写真76 河内守護代遊佐長護遵行状 応永14年9月2日(観心寺文書)

 その後永享一〇年には、守護畠山持国が、さきの幕府の決定と、その後の当(とう)知行(実際に知行していること)によって、観心寺領と同七郷地頭職・領家職半分をあらためて安堵しているが(「同」二〇九)、持国はこれとは別に、嘉吉三年には、観心寺荘の下司・公文両職を、祈祷料所として観心寺に寄附している(「同」二一七)。この寄附は、幕府の命令を伝達したものではなく、守護持国として寄附したもので、観心寺荘下司・公文職は守護領であったか、あるいは守護として処分権をもっていたことを示している。これも背後の事情は不明であるが、あるいはもと南朝(ないし南朝方の武士)がもっていたものであろうか。
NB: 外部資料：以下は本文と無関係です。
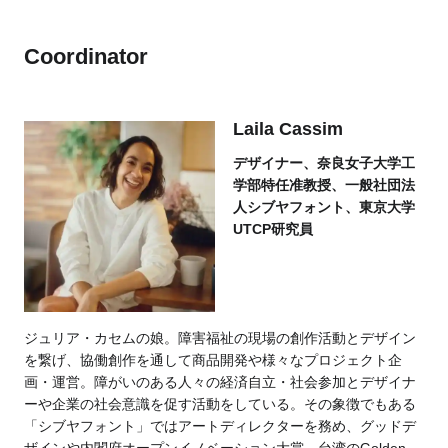
Coordinator
Laila Cassim
デザイナー、奈良女子大学工
学部特任准教授、一般社団法
人シブヤフォント、東京大学
UTCP研究員
ジュリア・カセムの娘。障害福祉の現場の創作活動とデザイン
を繋げ、協働創作を通して商品開発や様々なプロジェクト企
画・運営。障がいのある人々の経済自立・社会参加とデザイナ
ーや企業の社会意識を促す活動をしている。その象徴でもある
「シブヤフォント」ではアートディレクターを務め、グッドデ
ザインや内閣府オープンイノベーション大賞、台湾のGolden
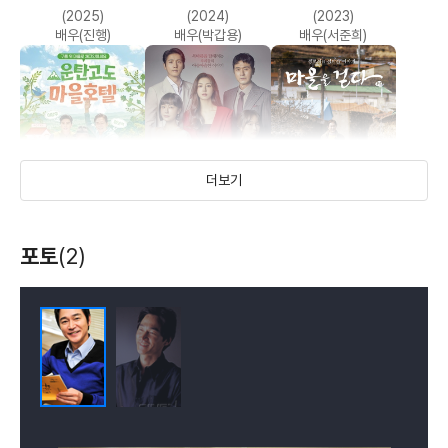
쓰리
오! 수정
무궁화꽃이
(2025)
(2024)
(2023)
피었습니다
(2002)
(2000)
(1995)
배우(진행)
배우(박갑용)
배우(서준희)
배우(성민)
배우(재훈)
배우(순범)
더보기
빨간 풍선
운탄고도 마을호텔
마을을 걷다 :
포토
(2)
개같은 날의 오후
49일의 남자
웨스턴 애비뉴
정보석의 섬마을
(2022)
(2022)
(2022)
(1995)
(1994)
(1993)
이야기
배우(조대봉)
배우
배우
배우(기동대장)
배우(J)
배우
 いっぽう応永一八年には、畠山満家が、寛治元年(一〇八七)いらい鎌倉時代後期にいたる、観心寺領東坂荘を中心とする重要文書の写一八通一巻の末尾に、「原本は紛失している由であるが、国中の者は皆存知しているので、今後はこの一巻を正文(原本)に準じて、領有の証拠とするように」と記して証判を加えている(「同」四)。河内の政治権力者である満家に対して観心寺から申請し、満家が、文書が正文に準じることの保証をしたわけである。たて前としては、守護は荘園の領有を保証する権力であったことを示している。満家はまた金剛寺に対しても、官宣旨や手継(てつぎ)証文(つぎあわせて一巻とした文書)のとおりに、四至内田畠山野以下の所当官物ならびに国役・臨時雑事(反銭など臨時の課役)を免除し、殺生禁断を命じている(「金剛寺文書」二四一)。こうしたたて前は国人らによって破られるのが常であったが、ともかく以上は観心寺文書・金剛寺文書にみえる、守護畠山満則から満家・持国時代の、地方政治の一端である。